The cultural piece matters as much as the technical piece. Contracts shift "data team gets blindsided when engineer drops a column" to "producer can't ship without breaking the build."
Severity strategy
If every test is "error severity, page on-call," tests become noise and get ignored. Smart severity:
- Severity error — true contracts. Page if violated. Examples: PK uniqueness, freshness on source data, business rules where wrong data = wrong decisions.
- Severity warn — signal, not gate. Investigate when convenient. Examples: distribution shifts, low-importance accepted-values lists, soft thresholds.
- Threshold-based errors — allow some failures. Example:
error_if: >100means warn at 1-100 failing rows, error at 101+.
Adding tests without owners. A test that fails and no one fixes is noise. Every test should have a clear owner in the model's YAML and a runbook for what to do when it fires.
Incident response
When a quality alert fires, the discipline is:
- Triage — is it real, or a flaky test? Look at the failing rows.
- Communicate — if downstream dashboards are affected, post in the data channel. Don't wait until stakeholders find it.
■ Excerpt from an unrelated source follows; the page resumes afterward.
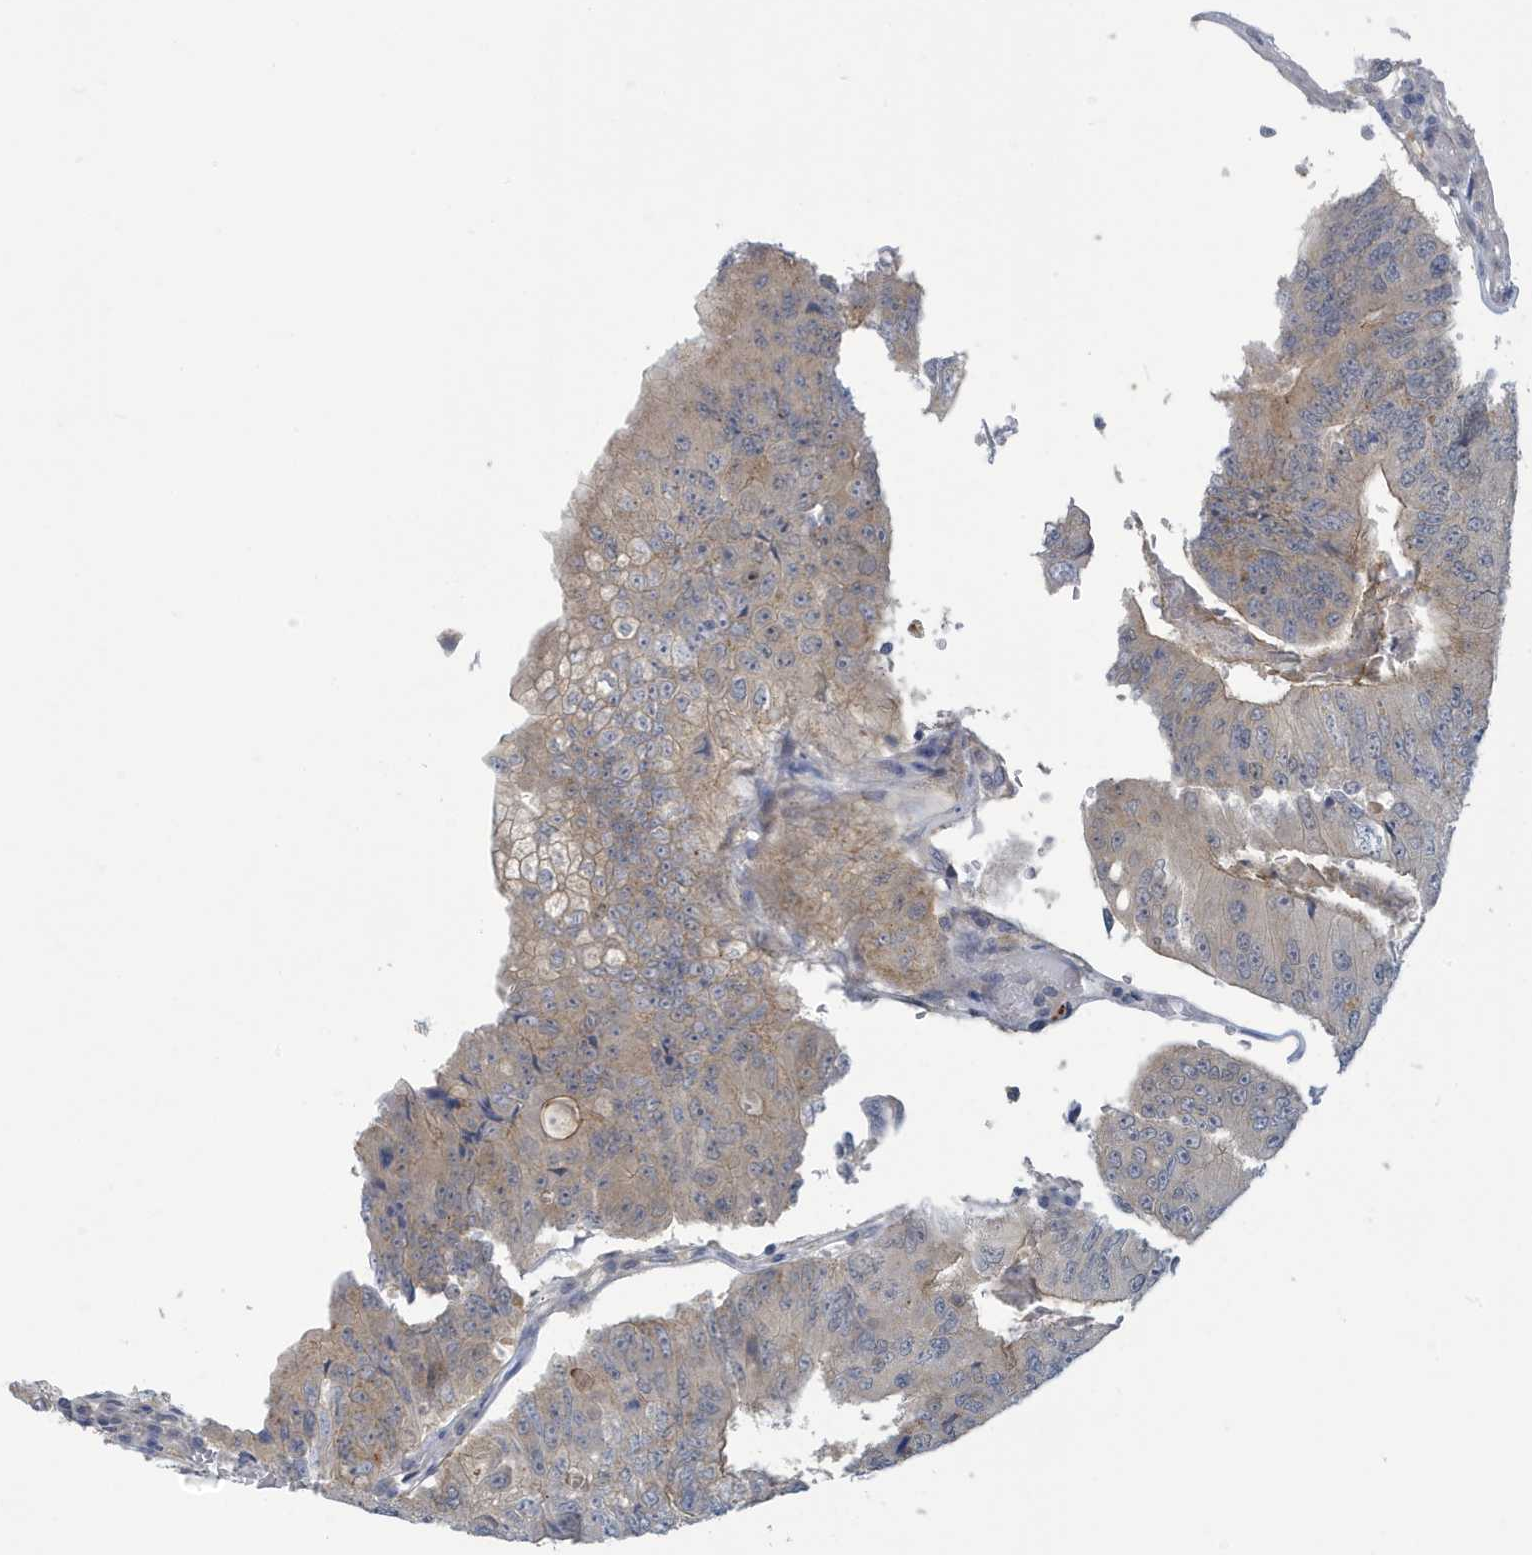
{"staining": {"intensity": "weak", "quantity": "25%-75%", "location": "cytoplasmic/membranous"}, "tissue": "colorectal cancer", "cell_type": "Tumor cells", "image_type": "cancer", "snomed": [{"axis": "morphology", "description": "Adenocarcinoma, NOS"}, {"axis": "topography", "description": "Colon"}], "caption": "Immunohistochemical staining of colorectal cancer demonstrates low levels of weak cytoplasmic/membranous protein expression in about 25%-75% of tumor cells. The protein of interest is shown in brown color, while the nuclei are stained blue.", "gene": "VTA1", "patient": {"sex": "female", "age": 67}}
- Fix the data — the immediate priority. Backfill, re-run, mark records, whatever.
- Root-cause — what change introduced this? Was it a schema change, a logic bug, a data drift?
- Prevent — add a test that would have caught this earlier. Document the gotcha in the model's yaml.
- Postmortem for the painful ones. Mature data teams run them like SREs run incident reviews.
Talking points
"Three layers. First, dbt tests on every model — unique, not_null, relationships, accepted_values at minimum. Custom singular tests for business rules. Second, source freshness checks that alert when upstream stops loading. Third, an observability layer — Elementary or Monte Carlo — for anomalies tests can't catch: distribution shifts, volume drops, schema drift. Critical operational piece: severity strategy. Severity-error for true contracts (PK uniqueness, freshness), severity-warn for signal-not-gate. And every test needs an owner — a test that fails and nobody fixes is just noise."